The Elephant Who Learned How to Jump:
How Procurement Got Creative in 2020
Biologically it is impossible for elephants to jump. Yet, education communities managed the impossible this year. In this blog, we take an inspirational look at how education procurement teams and their partners learned to adapt during an immense period of change. In other words, they’ve learned to jump.
Procurement teams and purchasing departments have undoubtedly encountered challenges this year as their campuses shuttered and new processes for teaching and learning were put into place. Institutions had to source materials in bulk that had never previously been required. At the same time, procurement teams had to reconsider how and where to make deliveries–often to employee or student home addresses across different states and countries.
It has felt like an impossible mission at times, but procurement experts have one thing in common: their ability to problem solve. Typically a procurement department might experience a few surprises during an academic year. A research lab might require a unique purchase to conduct an unusual set of experiments, but surprise has been the hallmark of 2020.
Unique solutions to unique problems
One of the new areas of challenge across education has been the urgent need for PPE. After careful research at the start of the year procurement officers discovered the ‘N95 Mask’ best met specifications. However, they were presented with the problem of where to source such a mask when all known or recommended suppliers had sold out. They needed the N95 to ensure safety of students and staff to resume on campus operations. The alternative was to shut the school and cause disruption in people’s livelihoods and education. Vendors couldn’t provide information on when this crucial PPE would be restocked and waiting wasn’t an option. Western Washington University (WWU) experienced this challenge and through innovative thinking seized upon the idea of using their 3D printers to create masks. They were able to meet the demand needed and also fulfil the requirement quickly. A unique solution for a common procurement problem.
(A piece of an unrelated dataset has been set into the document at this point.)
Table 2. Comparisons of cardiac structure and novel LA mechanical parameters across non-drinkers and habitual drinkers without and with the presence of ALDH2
Surgical gloves became part of the PPE requirements resulting in high demand. Unsurprisingly stocks sold out fast and it became difficult sourcing gloves from the obvious vendors such as medical suppliers. It became an impossible task. One University told us how they got creative and turned to automotive and tattoo suppliers to fulfill these needs. Demonstrating that there is always a solution to a problem. Once they had thought of the idea, sourcing from previously unbeknown suppliers was easy through their online marketplace. They were able to source new suppliers quickly, with full visibility of communications and most importantly anyone involved had current information on the date of delivery.
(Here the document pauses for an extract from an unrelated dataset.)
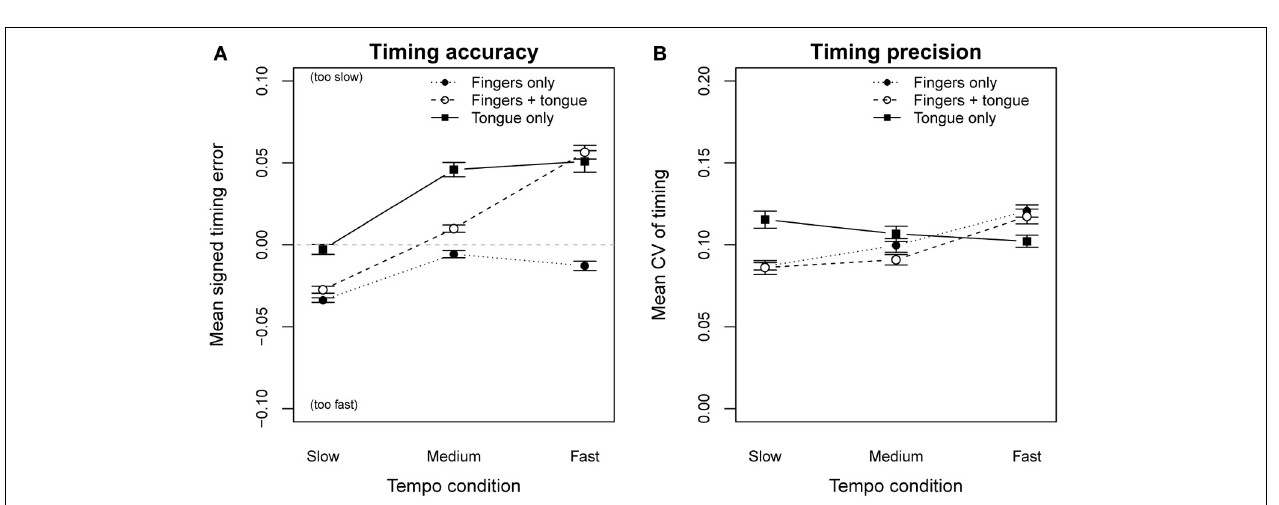
FIGURE 6 | Timing error (A) and coefficient of variation (B), grouped by effectors used to produce tone onsets. Error bars show the standard error of the mean.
Interestingly vodka became an item on a procurement offices list. It was required by their University’s theatre department. Much like masks and gloves, disinfectant became a previous and difficult to source commodity. Procurement teams sourced vodka to help meet the theatre departments need of sanitizing their costumes. This allowed the students to continue having the full teaching experience that they were used to. This served to provide much needed reassurance to the students as well as their teachers and concerned families that measures were in place for their wellbeing.
Adjusting to remote working on the fly with eProcurement
The shift to remote learning has been a hurdle, especially for students who lacked internet access or laptops. Universities therefore sourced laptops to help these students continue their education there. Many institutions grappled with how to deliver laptops quickly and safely. Additionally, deliveries needed to go to home addresses. However, institutional policy prohibited this. Once policies were adjusted to make exceptions for these constraints, laptops, course books and even lab equipment could be sent directly to students. Unfortunately, issues were experienced with damage on delivery or lagged delivery times. Buyers were able record these issues, with information made visible for anyone associated with the purchase, which allowed them to seek alternatives and find reliable and speedly suppliers. This enables future buyers to see historical interactions with suppliers and avoid experiencing the same problems.
Nowadays a private supply of hand sanitizer at home and in a backpack is as essential as the need for its provision in public areas. By having the ability to scan through existing vendor catalogs for hard-to-find items like hand sanitiser, Joliet Junior College was able to save hours of search time and was able to compare pricing quickly. This meant they were able fulfill this requirement quickly before vendors sold out.
Some institutions, of course, have unique requirements. At one agricultural institution, a small handful of students stayed on campus early in the pandemic to take care of livestock. The institution was able to manage the needs of these on-campus students as well as those scattered around the country and the needs of their animals. Managed by the ability to handle bids and solicitations online. Vendor questions could easily be answered even from home.
These examples serve to demonstrate procurement and innovations teams ability to achieve the impossible. When items were unavailable, or suppliers were unknown and needs were urgent buyers were successful in meeting difficult requirements. Original and resourceful thinking has allowed teaching and operations to continue with safety at the forefront of the institution. Had someone said to buyers and procurement teams that they would need to equip each member of their institution with PPE, relocate and facilitate remote teaching within weeks or months they would’ve said it was impossible. Yet much like our innovative elephant they adapted and learnt how to jump. Institutions with eProcurement solutions found it easier to source and deliver goods at speed. Having the eProcurement foundations sharpened the procurement process to be able to deliver timely solutions, shifting time spent on administration procedures. Creative problem solving is in procurement teams DNA, they just need the tools to achieve the impossible.